Both the CPM and the Congress said the omission of the pictures of the first prime minister and several eminent Muslim leaders was a testament to their longstanding allegations that Trinamul secretly operated under instructions from the RSS and worked in connivance with the BJP.
“Investigations are proving that everyone in Trinamul is a thief. Mamata’s image has been smeared. To save her face, she has put up a picture of patriots. But even there, she hasn’t been able to come out of the shadow of the RSS and the BJP,” said CPM central committee member Sujan Chakraborty.
Pandit Nehru has repeatedly been targeted and criticised by the saffron ecosystem. “The disrespect towards Nehru is a saffron agenda. Trinamul has followed the line. Similarly, it has disrespected Muslim patriots to please the RSS,” Chakraborty said.
According to Adhir Ranjan Chowdhury, the Congress’s leader in the Lok Sabha, the collage used by the chief minister and her party was a perfect example to prove that Trinamul and the BJP were the two sides of the same coin.
“We have said this repeatedly. Trinamul and the BJP are ideological siblings,” he said.
Apart from Nehru, Gaffar Khan and Azad, another important freedom fighter whose image was missing from the collage was Ashfaqulla Khan. However his companions Bhagat Singh and Chandrasekhar Azad — whom the Sangh parivar has been trying to appropriate — have found place in the ensemble.All Trinamul leaders and the party’s social media handles put up this collage as their display pictures. Trinamul’s Dum Dum MP Saugata Roy sought to downplay the controversy. “Several icons are present in the image. If Ashfaqulla Khan or the Frontier Gandhi were there, it would have been good. But their absence isn’t such a big issue,” Roy said.

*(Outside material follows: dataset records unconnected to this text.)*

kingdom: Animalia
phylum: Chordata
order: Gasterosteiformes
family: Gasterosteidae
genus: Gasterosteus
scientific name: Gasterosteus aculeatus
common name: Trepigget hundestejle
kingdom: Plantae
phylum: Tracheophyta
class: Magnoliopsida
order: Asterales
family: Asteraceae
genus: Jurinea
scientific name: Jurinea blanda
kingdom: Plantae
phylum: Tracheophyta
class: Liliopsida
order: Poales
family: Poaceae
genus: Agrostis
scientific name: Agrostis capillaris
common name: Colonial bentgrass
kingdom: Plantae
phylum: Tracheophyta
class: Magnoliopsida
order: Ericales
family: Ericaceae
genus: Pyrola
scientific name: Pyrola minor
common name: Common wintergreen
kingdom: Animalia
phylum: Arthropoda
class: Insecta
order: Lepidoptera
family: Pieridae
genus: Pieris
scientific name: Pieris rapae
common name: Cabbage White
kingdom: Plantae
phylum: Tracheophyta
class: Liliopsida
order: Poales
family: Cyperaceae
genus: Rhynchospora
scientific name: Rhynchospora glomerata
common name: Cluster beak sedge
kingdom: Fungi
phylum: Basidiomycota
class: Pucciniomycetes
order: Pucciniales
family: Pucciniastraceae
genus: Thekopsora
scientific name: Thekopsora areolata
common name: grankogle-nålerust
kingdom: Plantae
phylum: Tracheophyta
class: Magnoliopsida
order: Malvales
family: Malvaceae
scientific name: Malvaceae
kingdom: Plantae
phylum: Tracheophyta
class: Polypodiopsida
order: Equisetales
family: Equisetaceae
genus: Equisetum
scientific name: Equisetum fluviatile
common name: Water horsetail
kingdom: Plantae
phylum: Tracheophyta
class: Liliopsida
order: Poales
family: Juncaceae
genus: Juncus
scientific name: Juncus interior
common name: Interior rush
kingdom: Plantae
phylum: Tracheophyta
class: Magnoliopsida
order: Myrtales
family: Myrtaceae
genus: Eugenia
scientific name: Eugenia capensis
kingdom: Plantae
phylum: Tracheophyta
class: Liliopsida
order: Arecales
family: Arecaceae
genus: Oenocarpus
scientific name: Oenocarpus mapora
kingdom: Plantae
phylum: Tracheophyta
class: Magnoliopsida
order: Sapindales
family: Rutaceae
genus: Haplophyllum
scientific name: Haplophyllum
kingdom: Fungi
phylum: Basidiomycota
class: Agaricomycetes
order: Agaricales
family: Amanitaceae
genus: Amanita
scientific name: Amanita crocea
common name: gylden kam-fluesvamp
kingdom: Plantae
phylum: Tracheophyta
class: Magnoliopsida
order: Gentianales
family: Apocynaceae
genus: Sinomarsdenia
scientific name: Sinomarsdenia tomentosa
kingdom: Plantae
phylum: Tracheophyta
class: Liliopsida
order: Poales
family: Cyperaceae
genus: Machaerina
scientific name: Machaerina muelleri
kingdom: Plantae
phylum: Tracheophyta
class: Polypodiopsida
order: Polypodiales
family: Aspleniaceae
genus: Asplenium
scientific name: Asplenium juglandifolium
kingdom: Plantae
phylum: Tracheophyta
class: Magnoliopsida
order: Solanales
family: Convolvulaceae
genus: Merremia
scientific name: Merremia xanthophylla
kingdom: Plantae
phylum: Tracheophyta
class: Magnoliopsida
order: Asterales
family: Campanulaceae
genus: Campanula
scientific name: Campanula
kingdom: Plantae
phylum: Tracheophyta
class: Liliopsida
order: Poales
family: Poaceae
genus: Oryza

When reminded that the ensemble had missed the nation’s first prime minister as well, Roy said: “I don’t know why he isn’t there. There may have been a slip.” BJP’s state chief spokesperson Samik Bhattacharya said the CPM and the Congress were no longer relevant in the Bengal politics and what they said was irrelevant. Taking a dig at Trinamul for the misses, he said: “Their party believes every luminary is smaller in stature than Mamata.”